→ **TASK LIST**:
(1) Return the stretch of the Micromax Funbook internet thread from "I purchased the" through "(Sep 2, 2013)", copied word for word.
(2) In the Micromax Funbook internet thread, which modem option does techiemaharaj suggest disabling?

===== TEXT SECTION =====

# Micromax funbook Internet problem



## myzoneajay (Jun 29, 2012)

i purchased micromax funbook 2 days back but i am not able to start internet on it.
I have BSNL wifi modem.
funbook detects wifi connection asks for password, i entered it.
it connects to the wifi succesfully
but i am not able to browse net on browser or create micromax account or download any apps.
the internet is just not working.
Plz can someone help?


----------



## ankit.kumar010203 (Jun 29, 2012)

I Think The Fault Is In Your Modem....


----------



## myzoneajay (Jun 29, 2012)

ankit.kumar010203 said:


> I Think The Fault Is In Your Modem....



but my laptop works fine on wifi
But if the tablet is connecting then there is no problem with tablet .......correct??


----------



## shaan (Jul 10, 2012)

i am having the same problem.....plzzzz tell any solutions.....


----------



## techlover (Jul 11, 2012)

have you tried using it on another wifi ?


----------



## techiemaharaj (Jul 11, 2012)

Not sure, but check for the MAC filtering option on your Modem, If it is enabled then u will be able to connect to modem but not the internet...so try disabling it..


----------



## afshanm11 (Aug 6, 2012)

myzoneajay said:


> i purchased micromax funbook 2 days back but i am not able to start internet on it.
> I have BSNL wifi modem.
> funbook detects wifi connection asks for password, i entered it.
> it connects to the wifi succesfully
> ...



I purchased the funbook yesterday and I am facing the same issue. Is there any solution for this? The wifi is working fine with other devices.


----------



## aruppalit (Sep 2, 2013)

shaan said:


> i am having the same problem.....plzzzz tell any solutions.....



I am having the same problem for accessing Internet through Micromax Funbook. I used to access the internet thru WiFi for the last 5 - 6 months. But, since yesterday, this problem of accessing internet is seen...Please provide some solutions...


----------

===== INFORMATION SUPPLIED =====

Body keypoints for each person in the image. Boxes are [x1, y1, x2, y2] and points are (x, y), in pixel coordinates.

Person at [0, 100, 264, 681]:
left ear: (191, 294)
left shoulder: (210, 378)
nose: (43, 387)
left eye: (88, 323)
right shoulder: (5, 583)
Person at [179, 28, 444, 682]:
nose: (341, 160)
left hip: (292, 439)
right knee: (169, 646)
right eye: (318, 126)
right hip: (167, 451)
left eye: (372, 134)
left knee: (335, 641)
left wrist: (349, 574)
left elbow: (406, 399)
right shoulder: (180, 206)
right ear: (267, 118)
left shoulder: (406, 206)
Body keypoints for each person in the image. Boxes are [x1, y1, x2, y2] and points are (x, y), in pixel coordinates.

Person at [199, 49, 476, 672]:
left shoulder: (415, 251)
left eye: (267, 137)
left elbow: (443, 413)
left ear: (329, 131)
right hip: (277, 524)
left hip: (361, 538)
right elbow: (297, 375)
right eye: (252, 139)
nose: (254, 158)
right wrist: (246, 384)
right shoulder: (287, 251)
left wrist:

=====

→ **TASK RESPONSES**:
(1)
I purchased the funbook yesterday and I am facing the same issue. Is there any solution for this? The wifi is working fine with other devices.


----------



## aruppalit (Sep 2, 2013)

(2) MAC filtering